§ Instructions
- A) List every example of magical or magico-religious invocation that the invocation text names.
- B) Answer these questions from the invocation text:
(i) Which goddess might someone invoke before consulting the AppleOfDiscord?
(ii) What might the magician fill the space with when invoking an Egyptian deity?
(iii) What can the sound sensor on Scratch's PicoBoard detect?

Invocation in Technomancy 101 means to call an occult entity into the sorcerer’s body or personal space, typically that she may identify with said entity so as to act as it or allow it to act through her.1 Some examples of magical (and magico-religious) invocation include Assumption of the Godform, Drawing Down the Moon, the Bornless Ritual, and possession (being “ridden”) by the Lwa.
The role of computers and computational media here is typically to assist the technomancer in becoming invoked or to provide interactions for her while she is invoked. Regarding the latter, many of the projects for divination or enchantment previously shown may be employed, e.g., one might take on a Martial persona for interacting with the SigilShooter project, or invoke the goddess Eris before consulting the AppleOfDiscord.
When invoking, it is common to adorn the ritual space with signs appropriate to the entity or state being called, which may be glyphs, sigils, or seals; colors or lighting; sounds or music; scents; &c. These function as reminders, anchors, triggers, or inducers of the state the sorcerer desires to invoke. In other words, she rearranges her space to set the mood of the invocation, matching the physical space she occupies to the mental space of whatever shall occupy her. If she is invoking an Egyptian deity, e.g., the magician might fill the space with kyphi smoke and motifs of ancient Egypt.
Within the theatre of magic, computers may coordinate lights, sounds, images, texts, &c., pertaining to the technomancer’s invocation, altering her environment at appropriate moments via timers, sensors, and switches. Here are just a few things you could do with Scratch’s PicoBoard (e.g.):
- The sound sensor can detect whether or not you are speaking, chanting, singing, or screaming.

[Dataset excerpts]

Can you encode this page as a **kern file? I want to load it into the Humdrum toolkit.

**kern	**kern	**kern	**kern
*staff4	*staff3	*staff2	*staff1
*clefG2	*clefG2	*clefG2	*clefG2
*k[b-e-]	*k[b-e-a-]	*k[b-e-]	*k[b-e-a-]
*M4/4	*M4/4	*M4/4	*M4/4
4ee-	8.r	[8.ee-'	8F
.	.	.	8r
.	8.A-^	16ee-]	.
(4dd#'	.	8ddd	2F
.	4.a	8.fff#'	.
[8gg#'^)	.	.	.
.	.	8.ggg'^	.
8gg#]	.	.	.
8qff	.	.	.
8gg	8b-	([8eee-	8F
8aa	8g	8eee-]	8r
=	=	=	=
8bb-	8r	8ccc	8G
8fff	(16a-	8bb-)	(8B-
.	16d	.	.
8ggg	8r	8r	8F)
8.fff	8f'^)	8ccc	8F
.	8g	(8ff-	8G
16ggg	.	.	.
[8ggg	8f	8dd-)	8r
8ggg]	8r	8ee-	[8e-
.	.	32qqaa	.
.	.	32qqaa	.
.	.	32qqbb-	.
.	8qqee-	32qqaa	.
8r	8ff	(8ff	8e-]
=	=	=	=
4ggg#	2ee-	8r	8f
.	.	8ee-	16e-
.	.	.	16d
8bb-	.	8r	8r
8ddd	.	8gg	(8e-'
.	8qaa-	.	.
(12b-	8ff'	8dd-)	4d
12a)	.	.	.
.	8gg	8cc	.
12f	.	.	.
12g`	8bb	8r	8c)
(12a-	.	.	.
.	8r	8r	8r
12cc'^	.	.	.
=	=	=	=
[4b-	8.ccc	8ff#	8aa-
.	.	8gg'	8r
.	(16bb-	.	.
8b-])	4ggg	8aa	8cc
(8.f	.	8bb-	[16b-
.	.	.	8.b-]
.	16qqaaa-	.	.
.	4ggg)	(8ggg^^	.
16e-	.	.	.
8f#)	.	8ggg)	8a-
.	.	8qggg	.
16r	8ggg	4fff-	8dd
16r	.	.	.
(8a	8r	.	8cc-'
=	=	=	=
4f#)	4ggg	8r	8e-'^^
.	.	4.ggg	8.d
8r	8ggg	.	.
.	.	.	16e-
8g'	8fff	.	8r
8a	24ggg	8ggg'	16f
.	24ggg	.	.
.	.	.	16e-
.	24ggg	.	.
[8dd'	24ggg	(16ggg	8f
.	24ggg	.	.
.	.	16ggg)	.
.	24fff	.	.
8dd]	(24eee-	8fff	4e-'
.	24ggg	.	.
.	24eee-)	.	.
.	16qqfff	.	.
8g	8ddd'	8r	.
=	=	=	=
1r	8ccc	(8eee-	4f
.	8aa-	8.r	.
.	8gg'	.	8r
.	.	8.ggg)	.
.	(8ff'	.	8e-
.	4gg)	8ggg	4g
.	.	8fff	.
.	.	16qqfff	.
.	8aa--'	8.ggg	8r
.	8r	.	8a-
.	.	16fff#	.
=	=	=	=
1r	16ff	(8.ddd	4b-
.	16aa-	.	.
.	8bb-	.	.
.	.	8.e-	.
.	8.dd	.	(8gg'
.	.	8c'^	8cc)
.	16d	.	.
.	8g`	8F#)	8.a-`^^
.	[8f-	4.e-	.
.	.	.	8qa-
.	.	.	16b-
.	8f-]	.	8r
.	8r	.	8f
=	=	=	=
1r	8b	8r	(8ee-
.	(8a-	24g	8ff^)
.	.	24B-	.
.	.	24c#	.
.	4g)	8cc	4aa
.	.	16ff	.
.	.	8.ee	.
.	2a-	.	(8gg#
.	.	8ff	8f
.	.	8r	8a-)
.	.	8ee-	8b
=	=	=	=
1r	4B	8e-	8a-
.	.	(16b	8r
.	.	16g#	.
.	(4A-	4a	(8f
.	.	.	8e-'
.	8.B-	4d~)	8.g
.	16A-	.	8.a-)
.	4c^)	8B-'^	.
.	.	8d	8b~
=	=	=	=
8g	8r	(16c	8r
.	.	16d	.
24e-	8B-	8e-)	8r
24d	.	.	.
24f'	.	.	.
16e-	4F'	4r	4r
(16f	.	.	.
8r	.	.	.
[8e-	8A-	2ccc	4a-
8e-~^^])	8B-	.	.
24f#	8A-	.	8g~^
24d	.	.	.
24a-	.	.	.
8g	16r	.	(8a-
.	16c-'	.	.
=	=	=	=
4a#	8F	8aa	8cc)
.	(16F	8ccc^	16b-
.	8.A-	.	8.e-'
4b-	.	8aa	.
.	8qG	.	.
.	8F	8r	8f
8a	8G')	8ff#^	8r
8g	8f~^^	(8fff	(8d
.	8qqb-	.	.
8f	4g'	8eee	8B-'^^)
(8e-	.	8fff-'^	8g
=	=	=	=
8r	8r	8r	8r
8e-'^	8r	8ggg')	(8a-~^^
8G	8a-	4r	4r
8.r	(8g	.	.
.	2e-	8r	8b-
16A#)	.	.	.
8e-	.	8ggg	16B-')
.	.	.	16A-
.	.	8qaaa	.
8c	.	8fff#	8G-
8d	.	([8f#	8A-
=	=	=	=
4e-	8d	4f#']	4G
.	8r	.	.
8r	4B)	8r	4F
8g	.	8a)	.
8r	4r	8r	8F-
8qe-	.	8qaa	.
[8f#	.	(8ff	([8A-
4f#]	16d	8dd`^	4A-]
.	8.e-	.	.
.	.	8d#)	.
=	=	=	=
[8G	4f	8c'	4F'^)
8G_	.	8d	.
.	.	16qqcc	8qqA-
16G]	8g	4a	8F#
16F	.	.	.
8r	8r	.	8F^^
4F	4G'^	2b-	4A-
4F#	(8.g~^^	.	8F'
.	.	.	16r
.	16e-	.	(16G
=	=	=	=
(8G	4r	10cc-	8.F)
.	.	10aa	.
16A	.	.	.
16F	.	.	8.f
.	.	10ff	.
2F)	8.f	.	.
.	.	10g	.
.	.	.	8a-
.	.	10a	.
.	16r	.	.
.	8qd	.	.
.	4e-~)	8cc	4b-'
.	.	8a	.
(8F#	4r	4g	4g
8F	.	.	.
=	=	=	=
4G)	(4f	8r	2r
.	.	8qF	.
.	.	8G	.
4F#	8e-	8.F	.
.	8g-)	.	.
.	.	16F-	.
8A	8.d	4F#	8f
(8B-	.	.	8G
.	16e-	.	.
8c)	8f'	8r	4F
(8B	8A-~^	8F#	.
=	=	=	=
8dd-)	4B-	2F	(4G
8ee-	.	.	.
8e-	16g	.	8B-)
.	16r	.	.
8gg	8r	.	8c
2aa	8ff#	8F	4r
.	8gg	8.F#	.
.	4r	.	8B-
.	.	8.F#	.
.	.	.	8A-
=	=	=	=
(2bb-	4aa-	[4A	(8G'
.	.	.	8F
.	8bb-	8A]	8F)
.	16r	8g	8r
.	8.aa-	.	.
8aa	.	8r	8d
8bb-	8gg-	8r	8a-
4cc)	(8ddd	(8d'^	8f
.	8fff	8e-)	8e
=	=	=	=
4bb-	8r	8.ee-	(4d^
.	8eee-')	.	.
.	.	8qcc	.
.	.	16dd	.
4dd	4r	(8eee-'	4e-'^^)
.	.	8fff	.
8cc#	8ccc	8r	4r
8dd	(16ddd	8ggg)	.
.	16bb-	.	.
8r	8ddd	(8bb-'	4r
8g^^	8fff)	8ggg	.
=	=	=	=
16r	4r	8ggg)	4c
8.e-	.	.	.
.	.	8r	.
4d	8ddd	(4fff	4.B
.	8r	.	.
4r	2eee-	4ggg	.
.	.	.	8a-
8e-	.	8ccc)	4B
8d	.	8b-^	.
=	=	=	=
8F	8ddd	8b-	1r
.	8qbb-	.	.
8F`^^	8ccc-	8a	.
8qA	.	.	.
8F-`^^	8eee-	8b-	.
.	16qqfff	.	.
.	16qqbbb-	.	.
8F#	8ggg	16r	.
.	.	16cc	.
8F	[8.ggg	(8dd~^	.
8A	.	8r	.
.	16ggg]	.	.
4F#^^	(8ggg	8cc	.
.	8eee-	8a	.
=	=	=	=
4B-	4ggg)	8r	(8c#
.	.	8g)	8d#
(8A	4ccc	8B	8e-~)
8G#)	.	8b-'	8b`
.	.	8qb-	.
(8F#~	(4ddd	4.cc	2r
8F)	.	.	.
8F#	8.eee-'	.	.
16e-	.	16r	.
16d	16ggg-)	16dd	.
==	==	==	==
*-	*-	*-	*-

§ Numbered answers
- A)
- Assumption of the Godform
- Drawing Down the Moon
- the Bornless Ritual
- possession (being "ridden") by the Lwa

- B)
(i) Eris.
(ii) Kyphi smoke and motifs of ancient Egypt.
(iii) Whether or not you are speaking, chanting, singing, or screaming.